De toutes les couleurs : A la recherche du bonheur perdu

De toutes les couleurs : A la recherche du bonheur perdu

Oui, oui, en peinture, la tendance est à l’abstraction ou à la figuration infidèle. Oui, la mode est à la gamme de couleurs fixe et immuable, à la palette personnalisée pour que l’on reconnaisse le peintre plus facilement. Oui, la tendance est à la matière, à l’épaisseur, au collage et aux effets spéciaux. Oui, l’espace, le vide et la blancheur sont de rigueur. Oui, oui, oui…
Pour séduire la société, l’esprit vif ne manque pas de bonnes recettes. En effet, avec un peu d’observation, d’intelligence et de créativité, on peut facilement «entrer dans le moule» pour plaire.
Mais que faire alors des appels du cœur quand ils sont différents, en avance ou carrément démodés ? Lorsqu’un artiste a très envie -pourquoi pas,  de peindre à la manière de Titien ou de Dali, de Michel-Ange ou de Seurat? Lorsque la technique ou les combinaisons de couleurs qui l’émeuvent ne sont pas à la mode ?
Suivre le courant ou écouter son cœur ?
Le visiteur ne voit que le résultat final, qu’il juge selon sa culture, ses convictions, ses intérêts et ses goûts. Mais pour l’artiste authentique, le bonheur c’est l’exécution, l’amour qu’il offre à sa toile et la satisfaction qu’il en tire.

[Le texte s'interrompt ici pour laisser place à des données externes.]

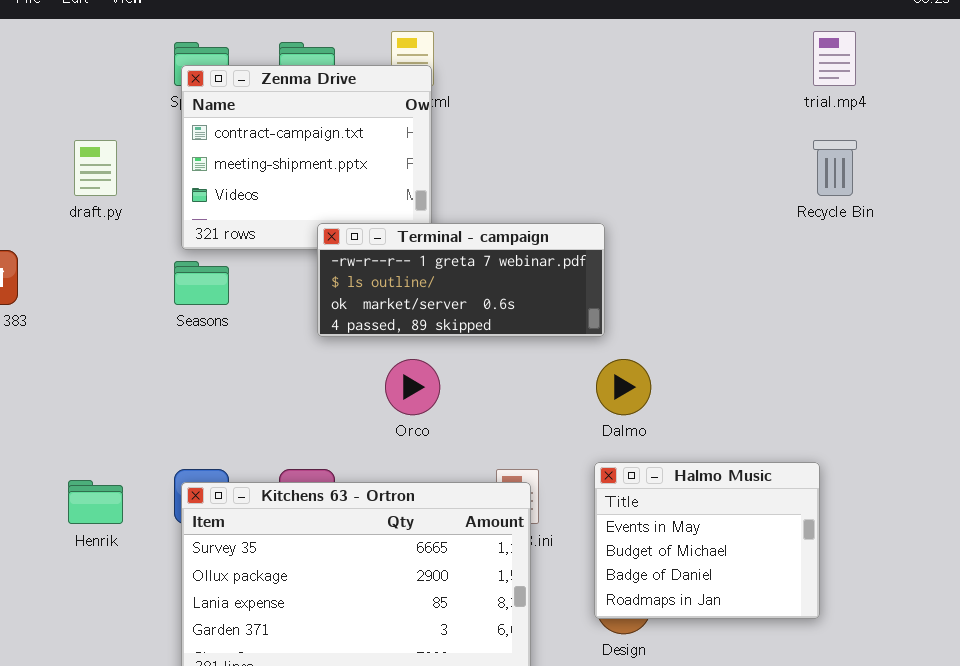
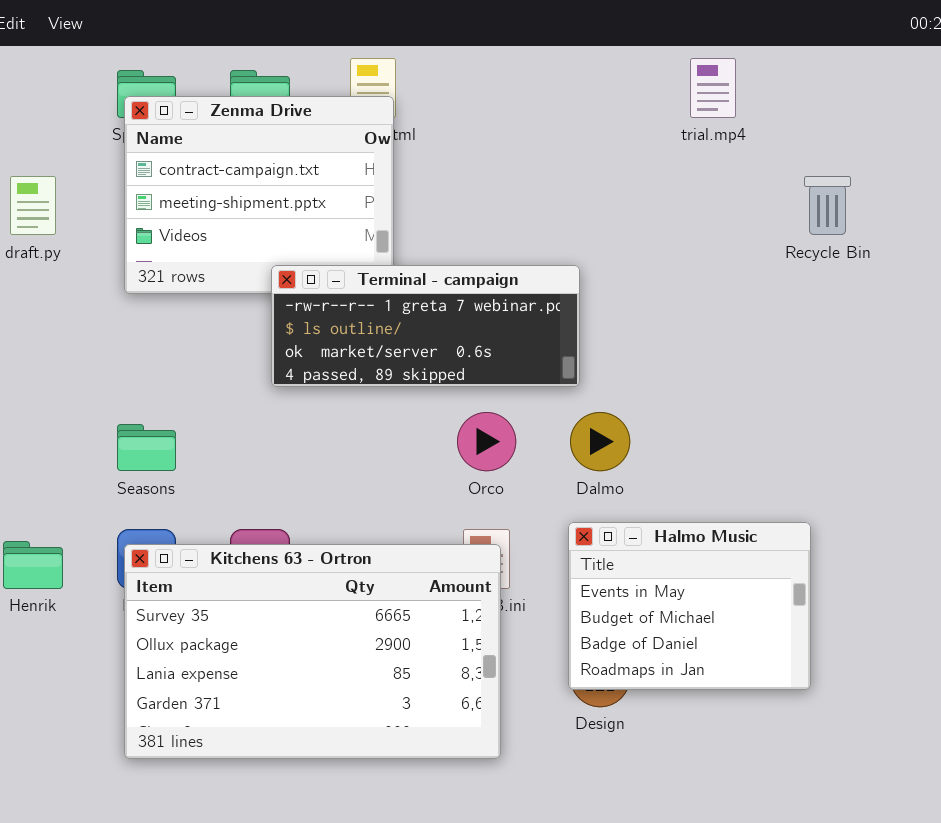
trial.mp4: [813,31,856,86] -> [690,58,736,118], moved
Seasons: [174,261,229,305] -> [117,424,176,471], moved
Orco: [385,359,440,415] -> [457,412,516,471], moved

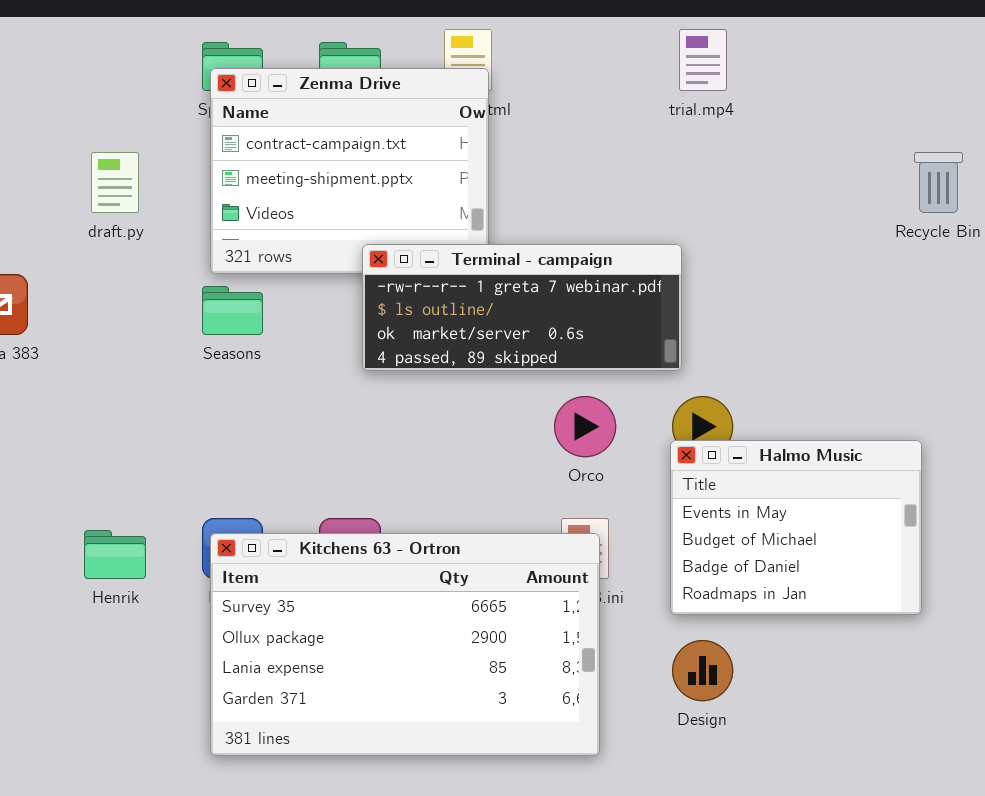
trial.mp4: [690,58,736,118] -> [679,29,727,91], moved
Seasons: [117,424,176,471] -> [202,286,263,335], moved
Halmo Music: [568,522,811,690] -> [670,440,922,615], moved

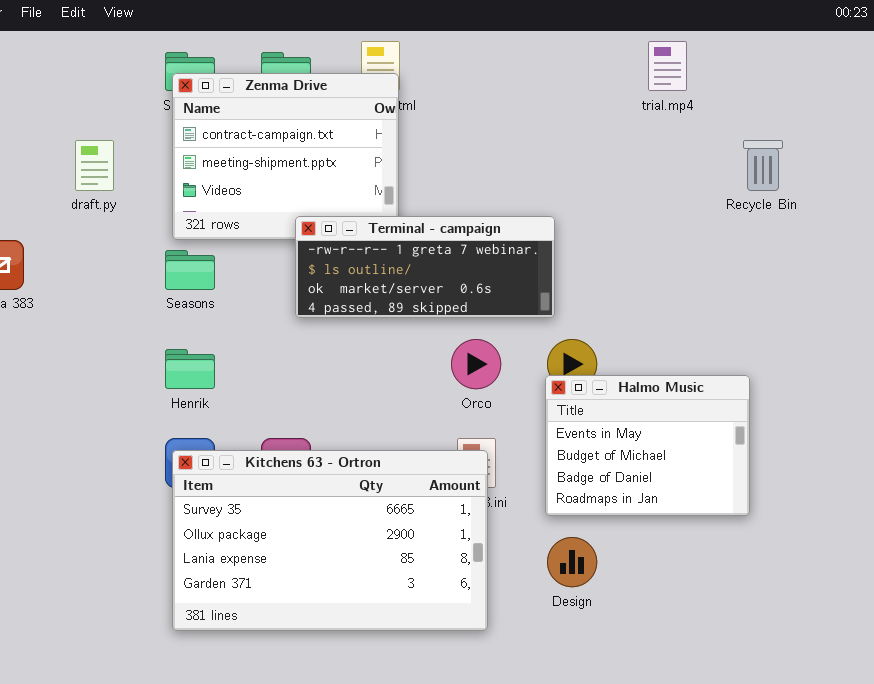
trial.mp4: [679,29,727,91] -> [648,41,687,91], moved
Henrik: [84,530,146,579] -> [165,349,215,389], moved

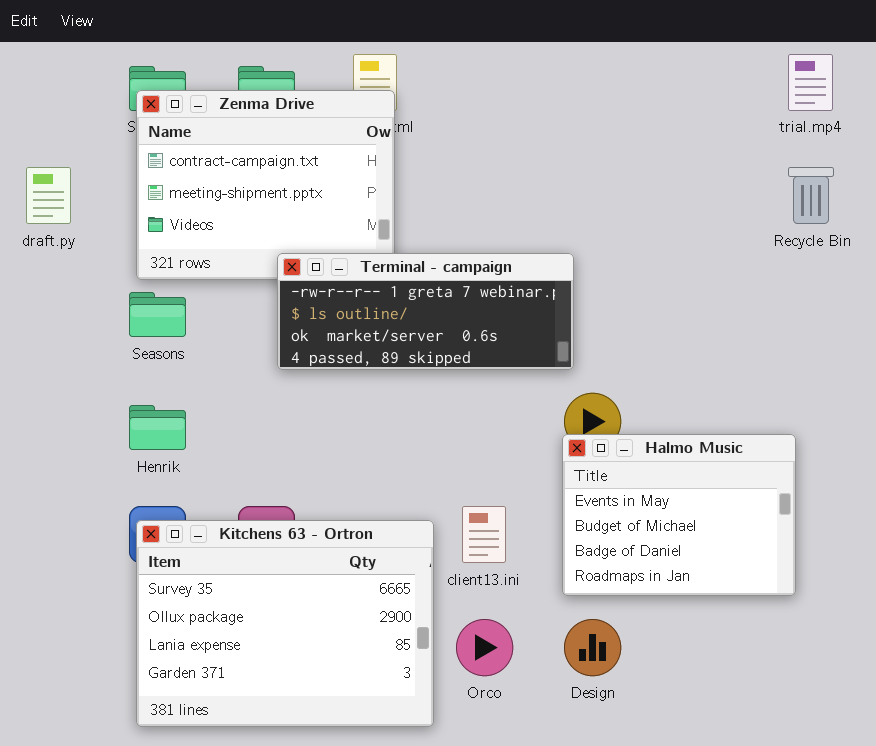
trial.mp4: [648,41,687,91] -> [788,54,833,111], moved
Orco: [451,339,501,389] -> [456,619,513,676], moved
Kitchens 63 - Ortron: [172,450,488,631] -> [136,520,434,727], resized

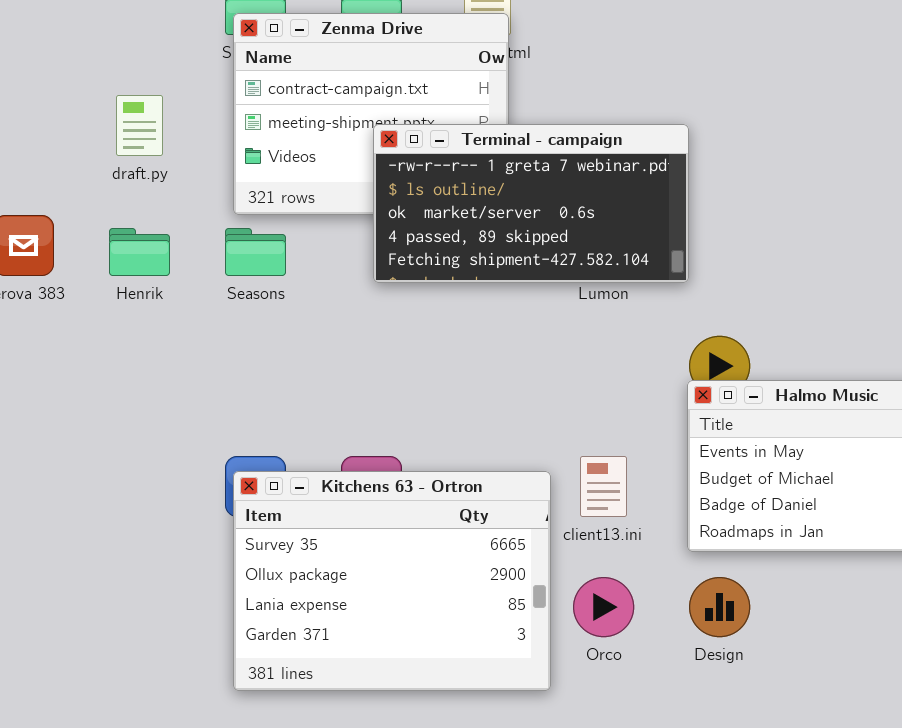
Terminal - campaign: [277,253,574,370] -> [373,124,689,283], moved, resized
Henrik: [129,405,186,450] -> [109,228,170,276], moved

C’est le voyage qui compte car il procure une réelle jouissance ; celle, éphémère mais intense, de la création (à défaut de celle, plus durable et moins intense, du profit) Le bonheur c’est de suivre son cœur sans se soucier du reste. Jongler avec le sérieux et le futile, l’insolite et l’ordinaire, le vulgaire et le sophistiqué en se moquant des conventions, quitte à être décalé.
Peindre en pensant à la manière dont on peut capturer la poétique du moment, au lieu de penser au final, au client. Aime-moi ou quitte-moi. Garde tes sous, ne me donne rien, essaie juste de me lire, si tu veux, si tu en as l’envie. Communique avec mon cœur –pour que je puisse exister. Je ne suis pas un utopique fou, je veux juste rappeler la vérité.
Il y a des artistes qui fascinent par leur imaginaire. Ils saisissent vos sentiments, vous intriguent. Des artistes qui ne fonctionnent pas par «goût» mais par «désir». Et puis, il y en a d’autres qui n’arrivent pas à déjouer l’ennui de la conformité. Incapables de se débarrasser du réel, souvent lourd tout en étant dérisoire et insensé, ils combinent les imaginaires de plusieurs artistes connus pour en fabriquer un qui plait. Le résultat paraît nouveau mais ses éléments sont vieux.
Nous oublions parfois que l’art est un moyen d’expression avant d’être du business. Que les galeries sont des lieux d’échange, de business et de culture avant que certaines ne se transforment en de simples épiceries ! Que lorsque l’art est authentique, même naïf ou déplaisant, il reste noble !
Il y a le milieu, la société, et puis il y a l’intérieur, l’individu. En extrayant ce qu’il y a de particulier en chaque individu, on fabrique une société intéressante. Autrement, c’est la pagaille.